[SOURCE EXTRACT — start]

Easy Crockpot Mexi-chicken (2-ingredient freezer meal)

Mexi chicken

If you love Mexican like we do, this is the quickest, tastiest freezer meal you’ll ever make. And oh the variations are endless. We recently had ours on hard taco shells, but pick your favorite meal and you already have the protein to go with it.

Here are some ideas to get your started:

  • Chicken soft tacos
  • Chicken burritos
  • Chicken tostadas
  • Chicken, brown rice and black beans bowls
  • Chicken quesadillas
  • Chicken enchiladas
  • Chicken taco salad {I make a lunch portion with the leftovers}
  • Nachos Grande
  • Mexican Pizza

Now where’s the chicken? Stock up on a great price and grab a jar of your favorite salsa, organic if you like and handful of cilantro {optional}. Throw it into a label gallon size bag and you’re ready to go on cooking day. Just grab it from your freezer and go crock your protein and add your fixings and your ready! I love coming home from a long day at work and having dinner ready.

This is also an easy ministry meal to set aside for a loved one. Add the fixings in a bag with the prepared protein and you’ve got another no-cook ministry meal in your back pocket :)

[SOURCE EXTRACT — finish]
[THE DATA — start]

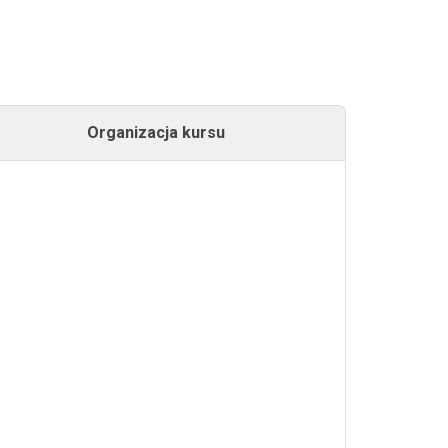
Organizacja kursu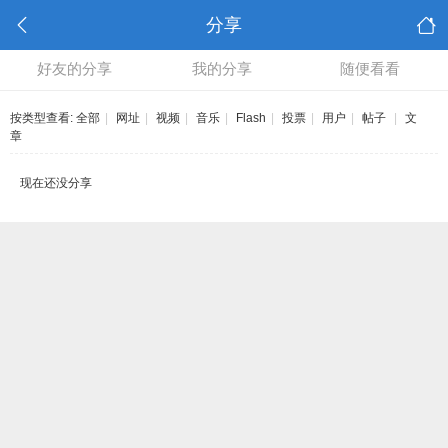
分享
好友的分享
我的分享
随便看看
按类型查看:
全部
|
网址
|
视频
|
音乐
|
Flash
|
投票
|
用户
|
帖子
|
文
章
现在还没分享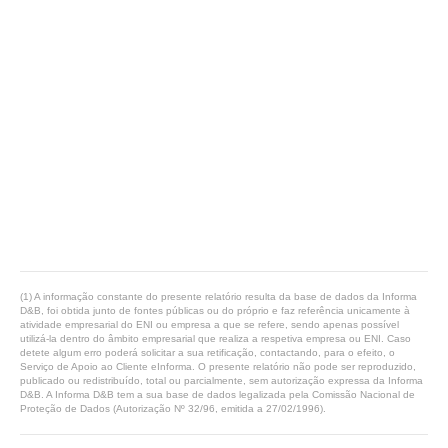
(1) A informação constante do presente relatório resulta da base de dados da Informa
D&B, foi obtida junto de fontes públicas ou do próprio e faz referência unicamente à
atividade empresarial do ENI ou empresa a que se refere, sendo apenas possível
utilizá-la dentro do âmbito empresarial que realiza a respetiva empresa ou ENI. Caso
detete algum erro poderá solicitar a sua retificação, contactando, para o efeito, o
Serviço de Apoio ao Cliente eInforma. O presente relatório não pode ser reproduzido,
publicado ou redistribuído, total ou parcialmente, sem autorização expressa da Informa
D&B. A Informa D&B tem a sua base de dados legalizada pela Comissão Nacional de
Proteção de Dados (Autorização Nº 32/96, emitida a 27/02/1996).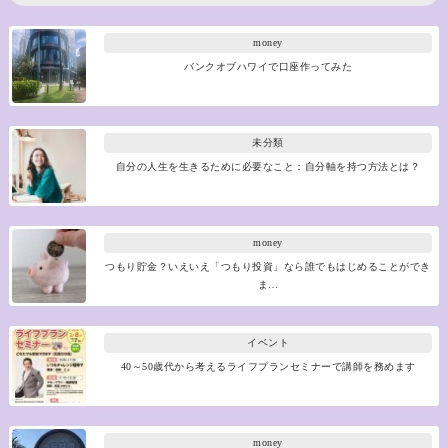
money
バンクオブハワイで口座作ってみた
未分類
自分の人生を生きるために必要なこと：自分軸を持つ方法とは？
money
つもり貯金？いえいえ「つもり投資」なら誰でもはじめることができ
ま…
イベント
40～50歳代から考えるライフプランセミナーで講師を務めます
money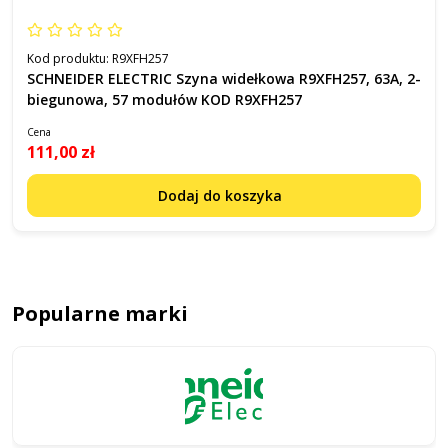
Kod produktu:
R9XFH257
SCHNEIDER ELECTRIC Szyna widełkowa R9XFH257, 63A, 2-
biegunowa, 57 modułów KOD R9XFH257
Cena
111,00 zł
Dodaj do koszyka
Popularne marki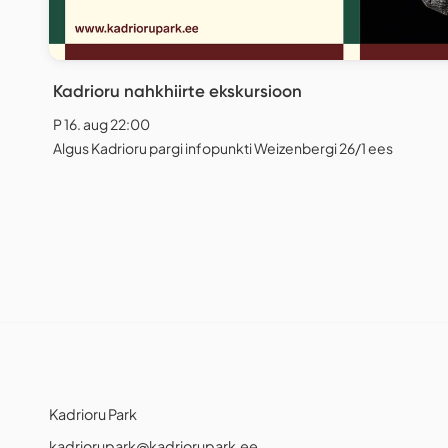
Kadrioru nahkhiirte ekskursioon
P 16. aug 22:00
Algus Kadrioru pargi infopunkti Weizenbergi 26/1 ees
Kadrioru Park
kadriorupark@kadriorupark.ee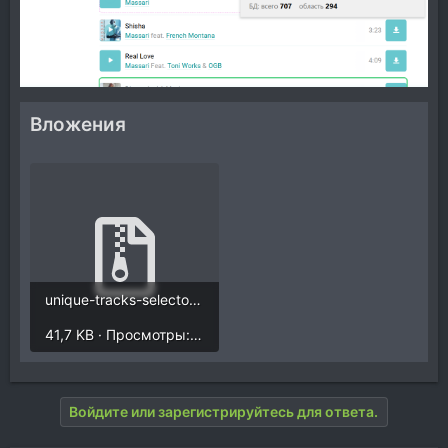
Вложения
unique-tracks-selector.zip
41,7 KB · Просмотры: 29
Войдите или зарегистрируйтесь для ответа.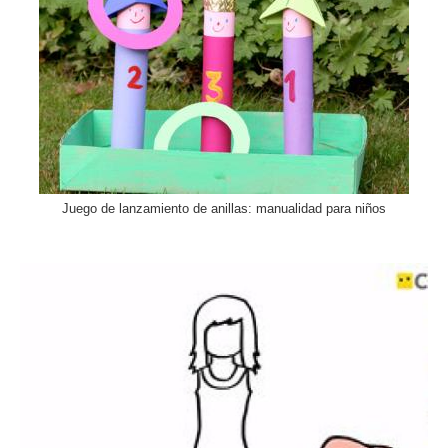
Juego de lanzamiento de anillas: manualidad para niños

[THE DATA — finish]
[THE DATA — start]

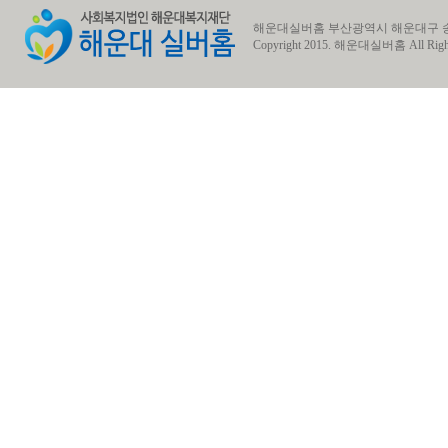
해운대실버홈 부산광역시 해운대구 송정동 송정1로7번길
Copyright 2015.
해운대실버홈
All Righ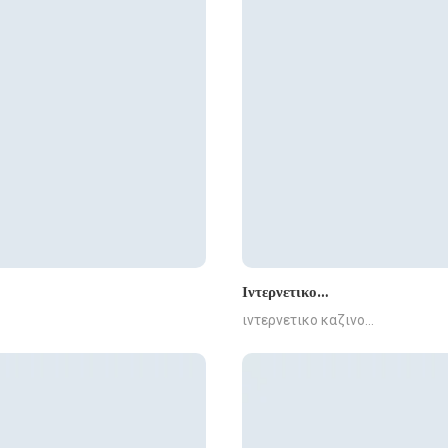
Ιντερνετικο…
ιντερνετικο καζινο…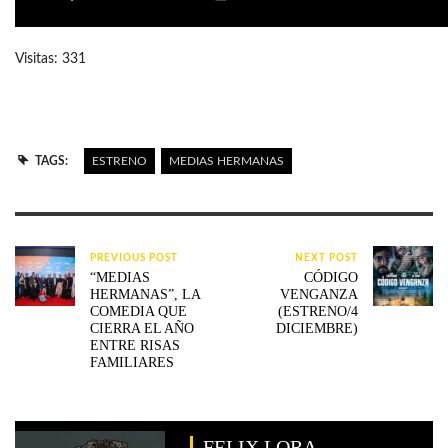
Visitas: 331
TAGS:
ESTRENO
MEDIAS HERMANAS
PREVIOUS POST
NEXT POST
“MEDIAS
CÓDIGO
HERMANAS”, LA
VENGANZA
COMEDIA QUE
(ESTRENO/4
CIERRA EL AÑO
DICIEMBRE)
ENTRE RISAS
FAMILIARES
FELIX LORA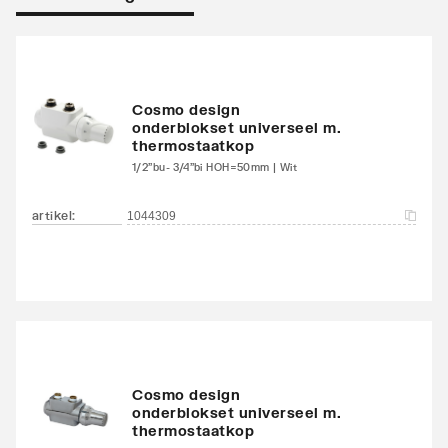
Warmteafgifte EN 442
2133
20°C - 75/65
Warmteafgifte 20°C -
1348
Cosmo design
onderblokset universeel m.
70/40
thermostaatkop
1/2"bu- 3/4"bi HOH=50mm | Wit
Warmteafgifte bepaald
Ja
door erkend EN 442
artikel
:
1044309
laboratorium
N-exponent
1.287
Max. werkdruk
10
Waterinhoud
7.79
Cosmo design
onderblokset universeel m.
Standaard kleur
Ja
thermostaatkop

[THE DATA — finish]

> [TASK REQUIREMENTS]:
**A)** From the list of ideas in the Mexi-chicken post above, give every meal whose name begins with the word "Chicken."
**B)** Carry the Mexi-chicken post above on from its last sentence with the next part.

> [ACTIVITY ANSWERS]:
**A)**
- Chicken soft tacos
- Chicken burritos
- Chicken tostadas
- Chicken, brown rice and black beans bowls
- Chicken quesadillas
- Chicken enchiladas
- Chicken taco salad

**B)**
Recipe yields 2 meals, about four servings each.



  • 6 large chicken breasts
  • 1 large  jar favorite salsa (we like medium)
  • 1/2 cup chopped cilantro, optional


  1. Divide 3 chicken breasts between two 1-gallon size labeled bags.
  2. Split the salsa and the cilantro among the two bags, easy right?
  3. Squeeze air out and seal. Freeze.


Crocking Day:

Thaw overnight. Crock on high 4-6 hours OR crock frozen on low 8 hours. Shred chicken with two forks before serving. Remove chicken with a slotted spoon, serve on salads, hard or soft shells or lettuce wraps for low carb. It’s a Mexi-versatile chicken tasty for everything!

 How will you serve your Mexi-chicken?